_Exercices_
**A.** D'après le texte sur l'île d'Anticosti, qui rachète l'île en 1895 ?
**B.** Poursuivez le texte sur l'île d'Anticosti en reprenant juste après sa dernière phrase.

Selon des estimations récentes, l'île d'Anticosti, joyau forestier québécois baigné dans le golfe du Saint-Laurent, à 400 kilomètres seulement de Saint-Pierre et Miquelon, abriterait des gisements de schiste contenant de 30 à 40 milliards de barils de pétrole conventionnel, dont la valeur brute pourrait atteindre quatre mille milliards de dollars.
Les Québécois seraient-ils en passe de devenir les nouveaux cheikhs pétroliers d'Amérique, rivalisant les Albertains de l'Ouest canadien? En tout cas, l'existence de tels gisements soulève la grogne dans "la belle province ", car ces actifs pétroliers – certes enfouis dans le sous-sol mais pendant longtemps publics car ils relevaient directement de l'État québécois – ont été à toutes fins pratiques privatisés dans le plus grand secret voilà six ans.
Utilisée comme terrain de chasse par les Micmacs, "découverte " ensuite par Jacques Cartier en 1534, l'île d'Anticosti est rachetée en 1895 par Henri Menier, chocolatier du Val-d'Oise, qui en fait sa chasse gardée. Il y fait même construire un château tout en bois. Au cours du siècle suivant, les 220 cerfs de Virginie introduits par cet aventurier aussi fortuné que fantaisiste se reproduisent à un rythme vertigineux, à tel point qu'aujourd'hui, le troupeau est dénombré à plus de 150 000 cerfs. Par contre, côté humain, selon le dernier recensement canadien, l'île ne possède que 240 habitants.
En 1974, l'État québécois fait l'acquisition de l'île d'Anticosti. Mais les ressources pétrolières au sous-sol font déjà l'objet de toutes les convoitises. En 2002, Bernard Landry (alors premier ministre péquiste du Québec, donc souverainiste) et André Caillé (alors président du conseil d'Hydro-Québec, société d'état un peu à l'image d'EDF) développent ensemble une division pétrolière et gazière au sein de cette société. Le but recherché ? Atteindre l'indépendance énergétique du Québec, tout en prévoyant de se garder "un bas de laine " (un fonds d'investissement) à l'exemple de la Norvège. De quoi faire un pied de nez au reste du Canada...
MANQUE DE TRANSPARENCE
Cinq ans plus tard, cependant, Hydro-Québec ferme discrètement sa division pétrolière et gazière, transférant les concessions d'exploration et d'exploitation au secteur privé. Pendant ce temps-là, plusieurs hauts cadres, dont M. Caillé lui-même, quittent Hydro-Québec afin de combler des postes stratégiques dans le secteur pétrolier québécois naissant.

_Données fournies_

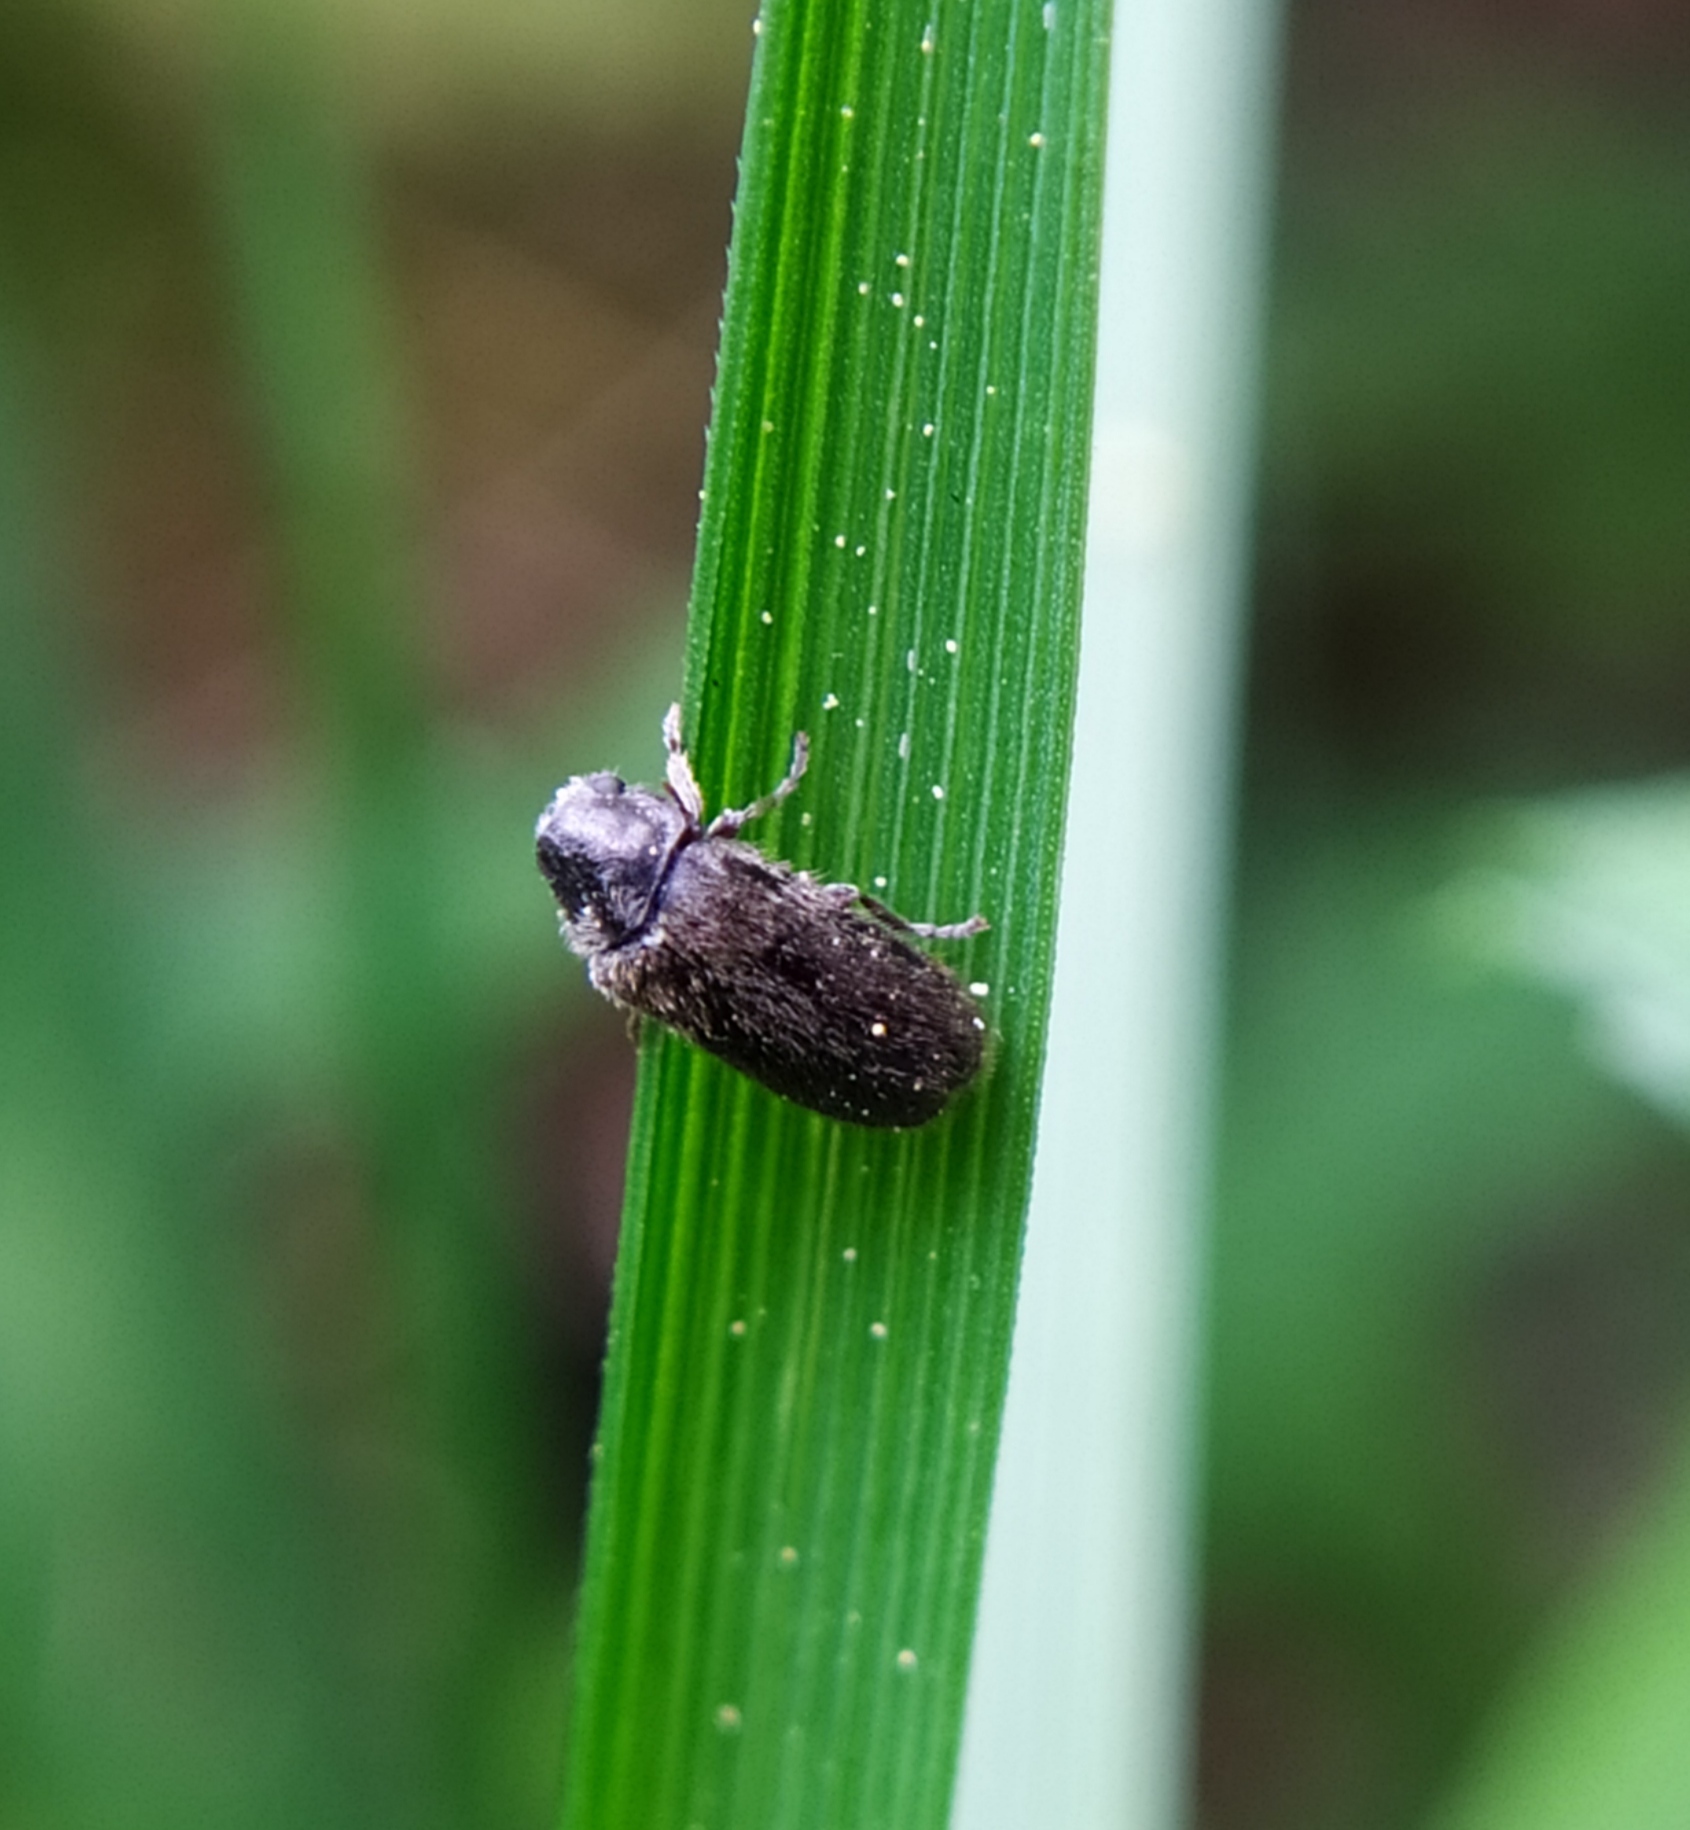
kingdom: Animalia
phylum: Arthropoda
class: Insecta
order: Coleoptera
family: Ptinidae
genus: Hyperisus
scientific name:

_Corrigé_
**A.** Henri Menier, chocolatier du Val-d'Oise.

**B.**
En 2007-2008, les permis d'exploration et d'exploitation sur l'île d'Anticosti sont octroyés à deux entreprises pétrolières québécoises, Pétrolia inc. et Junex inc. De son côté, Hydro-Québec, fort de son chiffre d'affaires de 12,3 milliards de dollars et de son résultat net de 2,6 milliards (2011), refuse de divulguer les détails concernant ces transactions.
Sceptiques de nature, les Québécois expriment leur mécontentement. Début 2012, la grogne finit par éclater. Les inquiétudes des citoyens au sujet des forages pétroliers et gaziers au Québec sont au coeur du printemps érable, vaste mouvement de contestation des Québécois "écoeurés " par la corruption, la collusion et le manque de transparence qui semblent caractériser le gouvernement libéral de la province. Alors chef de l'opposition, la péquiste Pauline Marois brandit le spectre de la privatisation inconsidérée de ressources énergétiques publiques. Elle vilipende notamment le gouvernement libéral d'avoir largué l'or noir de l'île d'Anticosti à rabais, privant ainsi l'État de plusieurs centaines de milliards de dollars de revenus !
Tout en canalisant habilement les forces vives déchaînées par le printemps érable, Pauline Marois est élue premier ministre en septembre 2012. Une fois au pouvoir, par contre, elle cultive l'ambigüité au sujet du pétrole de schiste. Dans un premier temps, elle s'engage à publier une étude d'impact environnemental avant de prendre une décision. Ensuite, elle déclare un moratoire sur l'exploitation du pétrole de schiste. Finalement, elle dit avoir demandé une copie des contrats à Hydro-Québec, en vue d'étudier la situation. En fait les péquistes ont abandonné toute velléité de réformer ce secteur d'activité au potentiel alléchant. D'ailleurs, deux anciens chefs du Parti québécois ont servi de lobbyistes grassement rémunérés par l'industrie pétrolière.
CONFLIT D'INTÉRÊT
En attendant, les Québécois méritent des réponses claires à des questions primordiales: D'abord, sur le plan de l'environnement : comment protéger l'environnement à Saint-Pierre et Miquelon, cet archipel français d'Amérique, sans oublier l'environnement du Québec et des quatre autres provinces canadiennes donnant sur le golfe, dont l'économie dépend de la pêche ? Surtout dans un contexte où les produits chimiques hautement toxiques injectés dans la roche atteindront éventuellement les eaux du golfe – sans oublier que l'exploitation du pétrole de schiste elle-même produit énormément de gaz à effet de serre.
Selon la loi de Murphy, "Si une chose peut mal tourner, elle va infailliblement mal tourner" – comment faire si la fracturation hydraulique pratiquée à grande échelle et/ou le transport du pétrole de schiste tournaient à la catastrophe ? Ensuite, sur le plan des affaires : le transfert par Hydro-Québec d'actifs publics vers le secteur privé a-t-il réellement été effectué dans l'intérêt public? Pourquoi ces concessions pétrolières n'ont-elles pas été vendues aux enchères publiques, de façon transparente, comme cela arrive partout ailleurs au Canada ? Finalement, sur le plan de possibles conflits d'intérêt : plusieurs hauts cadres et géologues chez Hydro-Québec ont quitté la société pour siéger aux conseils d'administration des deux sociétés pétrolières, une fois le transfert des concessions complété.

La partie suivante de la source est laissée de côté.